Alleggerire i beni di prima necessità sembra dunque una politica efficace per sostenere le fasce più deboli e la cifra di 4 miliardi, quanto si sente dire costerebbe tale operazione, potrebbe risultare ben spesa, e giustificata anche dal fatto che l’inflazione gonfia automaticamente altre entrate dello Stato. Ma siamo sicuri che la riduzione delle aliquote Iva che gravano sulla farina, sulla carne o sui pannolini si traduca poi in un equivalente ed effettivo ribasso al bancone o allo scaffale?
L’esperienza della recente riduzione delle accise sulle benzine dovrebbe invitare alla prudenza. Quando il Governo ha ridotto l’accisa sui carburanti, il prezzo alla pompa si è fermato per qualche giorno, per poi ripartire e toccare giorno dopo giorno nuovi record, peraltro in un contesto internazionale del prezzo del greggio che non giustificava tali aumenti.
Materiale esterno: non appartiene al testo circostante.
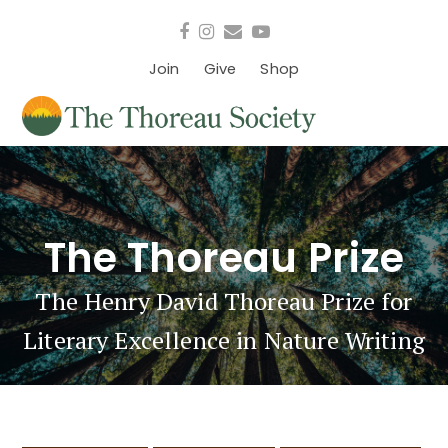
Facebook
Instagram
Email
YouTube
Join
Give
Shop
The Thoreau Prize
The Henry David Thoreau Prize for
Literary Excellence in Nature Writing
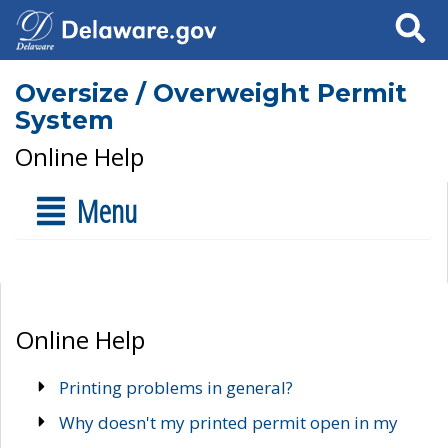
Search
Oversize / Overweight Permit
System
Online Help
Menu
Online Help
Printing problems in general?
Why doesn't my printed permit open in my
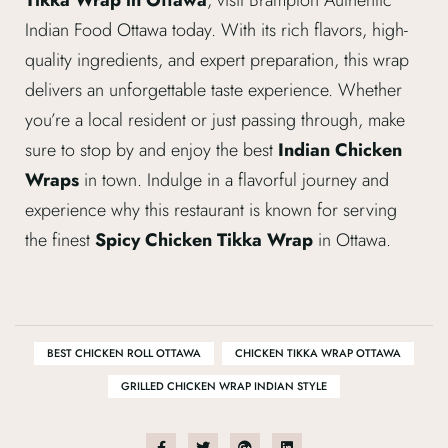
Indian Food Ottawa today. With its rich flavors, high-
quality ingredients, and expert preparation, this wrap
delivers an unforgettable taste experience. Whether
you’re a local resident or just passing through, make
sure to stop by and enjoy the best
Indian Chicken
Wraps
in town. Indulge in a flavorful journey and
experience why this restaurant is known for serving
the finest
Spicy Chicken Tikka Wrap
in Ottawa.
BEST CHICKEN ROLL OTTAWA
CHICKEN TIKKA WRAP OTTAWA
GRILLED CHICKEN WRAP INDIAN STYLE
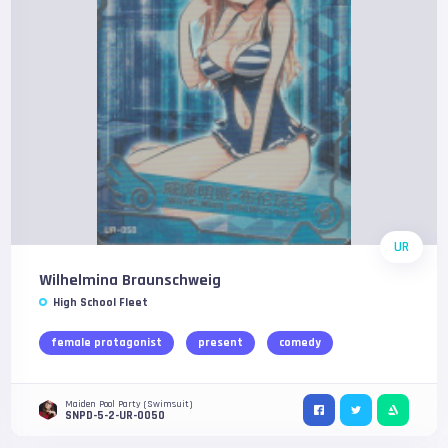
UR
Wilhelmina Braunschweig
High School Fleet
female protagonist
present
comedy
Maiden Pool Party (Swimsuit)
SNPD-5-2-UR-0050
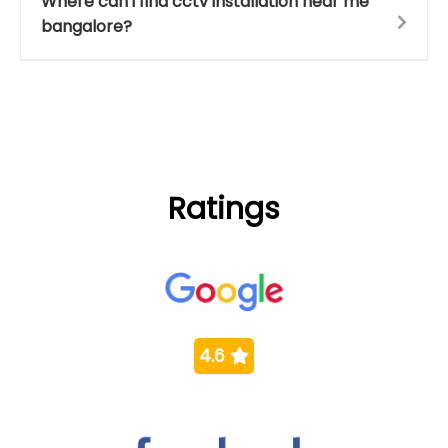
Where can i find cctv installation near me
bangalore?
Ratings
4.6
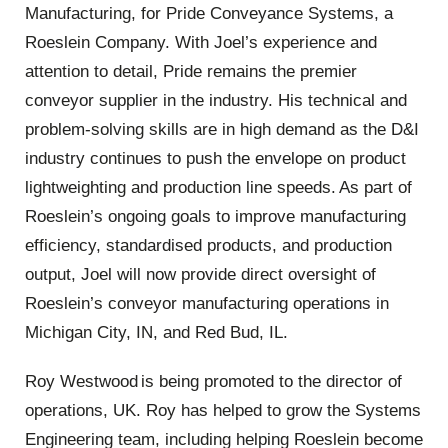
Manufacturing, for Pride Conveyance Systems, a
Roeslein Company. With Joel’s experience and
attention to detail, Pride remains the premier
conveyor supplier in the industry. His technical and
problem-solving skills are in high demand as the D&I
industry continues to push the envelope on product
lightweighting and production line speeds. As part of
Roeslein’s ongoing goals to improve manufacturing
efficiency, standardised products, and production
output, Joel will now provide direct oversight of
Roeslein’s conveyor manufacturing operations in
Michigan City, IN, and Red Bud, IL.
Roy Westwood is being promoted to the director of
operations, UK. Roy has helped to grow the Systems
Engineering team, including helping Roeslein become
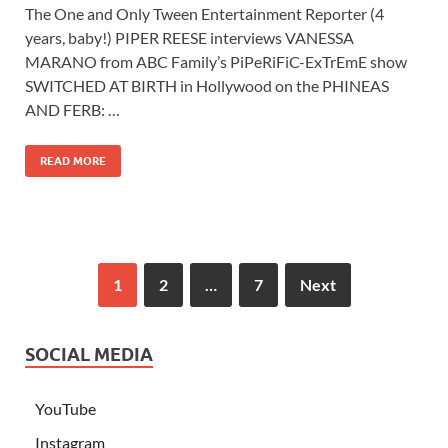
The One and Only Tween Entertainment Reporter (4
years, baby!) PIPER REESE interviews VANESSA
MARANO from ABC Family’s PiPeRiFiC-ExTrEmE show
SWITCHED AT BIRTH in Hollywood on the PHINEAS
AND FERB: …
READ MORE
1
2
…
7
Next
SOCIAL MEDIA
YouTube
Instagram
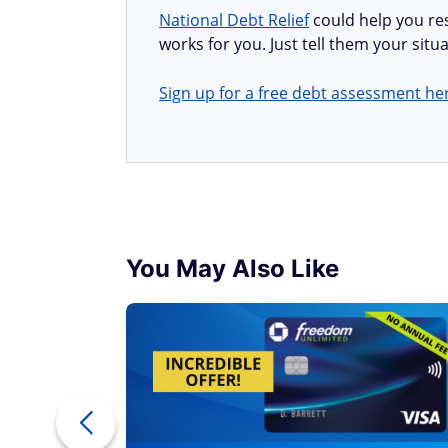
National Debt Relief
could help you res
works for you. Just tell them your situa
Sign up for a free debt assessment he
You May Also Like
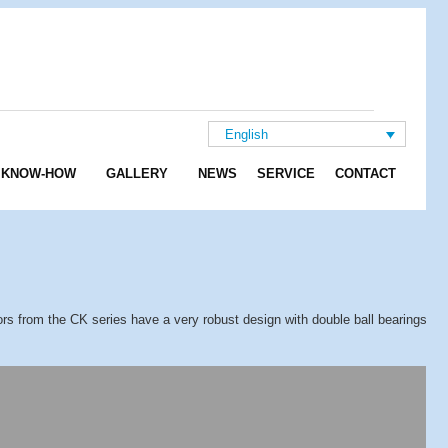
English
KNOW-HOW
GALLERY
NEWS
SERVICE
CONTACT
rs from the CK series have a very robust design with double ball bearings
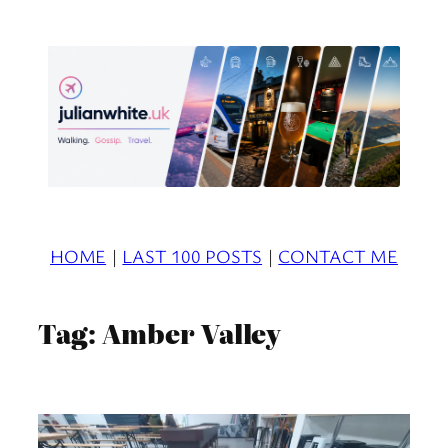
Skip
to
content
HOME
|
LAST 100 POSTS
|
CONTACT ME
Tag:
Amber Valley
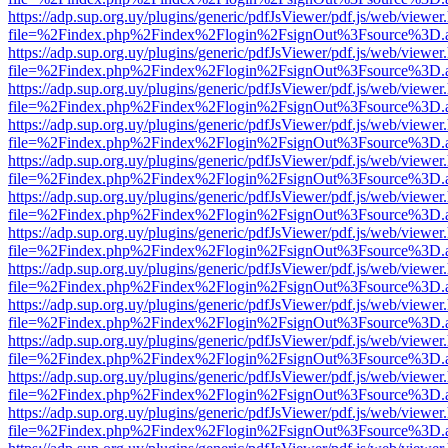
https://adp.sup.org.uy/plugins/generic/pdfJsViewer/pdf.js/web/viewer
file=%2Findex.php%2Findex%2Flogin%2FsignOut%3Fsource%3D.ame
https://adp.sup.org.uy/plugins/generic/pdfJsViewer/pdf.js/web/viewer
file=%2Findex.php%2Findex%2Flogin%2FsignOut%3Fsource%3D.ame
https://adp.sup.org.uy/plugins/generic/pdfJsViewer/pdf.js/web/viewer
file=%2Findex.php%2Findex%2Flogin%2FsignOut%3Fsource%3D.ame
https://adp.sup.org.uy/plugins/generic/pdfJsViewer/pdf.js/web/viewer
file=%2Findex.php%2Findex%2Flogin%2FsignOut%3Fsource%3D.ame
https://adp.sup.org.uy/plugins/generic/pdfJsViewer/pdf.js/web/viewer
file=%2Findex.php%2Findex%2Flogin%2FsignOut%3Fsource%3D.ame
https://adp.sup.org.uy/plugins/generic/pdfJsViewer/pdf.js/web/viewer
file=%2Findex.php%2Findex%2Flogin%2FsignOut%3Fsource%3D.ame
https://adp.sup.org.uy/plugins/generic/pdfJsViewer/pdf.js/web/viewer
file=%2Findex.php%2Findex%2Flogin%2FsignOut%3Fsource%3D.ame
https://adp.sup.org.uy/plugins/generic/pdfJsViewer/pdf.js/web/viewer
file=%2Findex.php%2Findex%2Flogin%2FsignOut%3Fsource%3D.ame
https://adp.sup.org.uy/plugins/generic/pdfJsViewer/pdf.js/web/viewer
file=%2Findex.php%2Findex%2Flogin%2FsignOut%3Fsource%3D.ame
https://adp.sup.org.uy/plugins/generic/pdfJsViewer/pdf.js/web/viewer
file=%2Findex.php%2Findex%2Flogin%2FsignOut%3Fsource%3D.ame
https://adp.sup.org.uy/plugins/generic/pdfJsViewer/pdf.js/web/viewer
file=%2Findex.php%2Findex%2Flogin%2FsignOut%3Fsource%3D.ame
https://adp.sup.org.uy/plugins/generic/pdfJsViewer/pdf.js/web/viewer
file=%2Findex.php%2Findex%2Flogin%2FsignOut%3Fsource%3D.ame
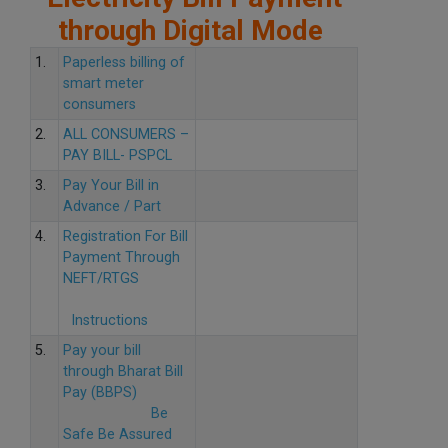
through Digital Mode
1.
Paperless billing of
smart meter
consumers
2.
ALL CONSUMERS –
PAY BILL- PSPCL
3.
Pay Your Bill in
Advance / Part
4.
Registration For Bill
Payment Through
NEFT/RTGS
Instructions
5.
Pay your bill
through Bharat Bill
Pay (BBPS)
Be
Safe Be Assured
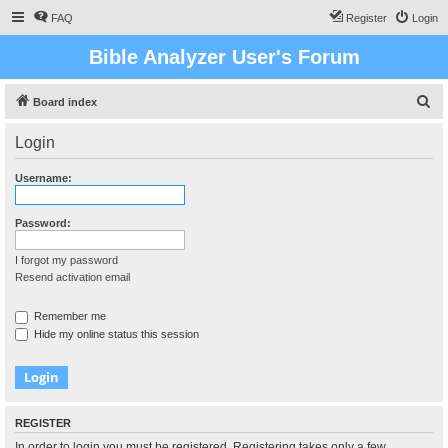
FAQ
Register
Login
Bible Analyzer User's Forum
S
Board index
e
Login
a
r
Username:
c
h
Password:
I forgot my password
Resend activation email
Remember me
Hide my online status this session
REGISTER
In order to login you must be registered. Registering takes only a few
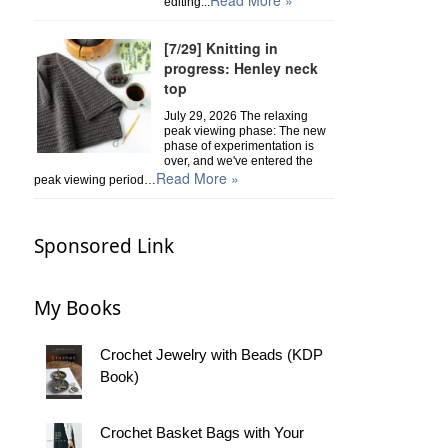
Read More »
editing...
[7/29] Knitting in
progress: Henley neck
top
July 29, 2026 The relaxing
peak viewing phase: The new
phase of experimentation is
over, and we've entered the
Read More »
peak viewing period…
Sponsored Link
My Books
Crochet Jewelry with Beads (KDP
Book)
Crochet Basket Bags with Your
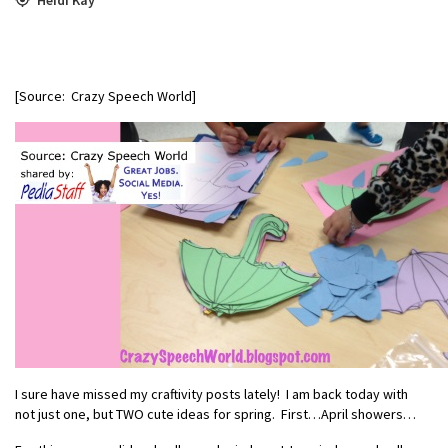
[Source: Crazy Speech World]
I sure have missed my craftivity posts lately! I am back today with
not just one, but TWO cute ideas for spring. First…April showers…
Il problema è che in un mercato segmentato come quello dei beni primari (come la benzina), con una domanda rigida perché si tratta di beni a cui è difficile rinunciare, e oltretutto in una fase di inflazione che corre, i meccanismi di concorrenza e blocco dei prezzi efficaci faticano ad entrare in funzione.

Il panettiere che vende il pane a 4 euro, dopo la cancellazione dell’Iva al 5% sulla farina, esporrà il cartello 3,80 euro? Se lo farà, lo farà per pochi giorni, poi avrà tutti i motivi (aumento costi trasporti, bollette eccetera) per riportare il prezzo a 4 euro). Sarà subito annullato il taglio dell’Iva. E così il pizzaiolo cambierà il menu per pochi centesimi? Il macellaio applicherà la riduzione a tutti i tagli di carne? La riduzione dell’Iva sui beni di prima necessità finirà molto probabilmente per non avvantaggiare il consumatore finale, ma tutta la catena del commercio. Anche tra i commercianti ce ne sono molti in difficoltà, che non riescono o non vogliono mettersi al riparo dall’inflazione, e che stanno pagando caramente l’aumento dei costi per l’energia e per i servizi. Ma se si ritiene di sostenere tale fondamentale parte della vita economica del Paese è meglio farlo direttamente, senza travestire tali aiuti per sostegni alle famiglie e alle classi più povere. Intervenire sui beni di necessità aveva un altro significato negli anni Ottanta, quando la quota del reddito medio degli italiani destinata ai prodotti alimentari era molto più alta, e la struttura commerciale molto diversa. Oggi corre il rischio, paradossalmente, di non generare alcun reale beneficio per le classi più basse, a fronte del suo costo.